WHAT IS BEING ASKED: With the pictures excluded, retype the records that follow exactly.

------------------------------------------------------------

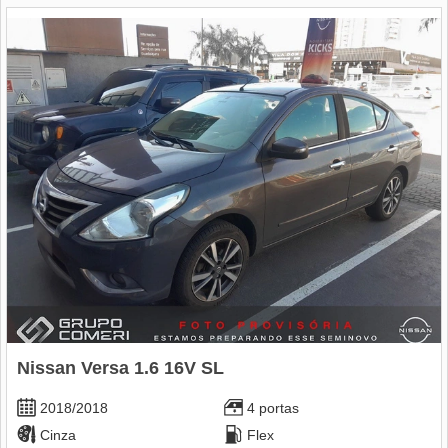
Nissan Versa 1.6 16V SL
2018/2018
4 portas
Cinza
Flex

------------------------------------------------------------

REPLY:
Nissan Versa 1.6 16V SL
2018/2018
4 portas
Cinza
Flex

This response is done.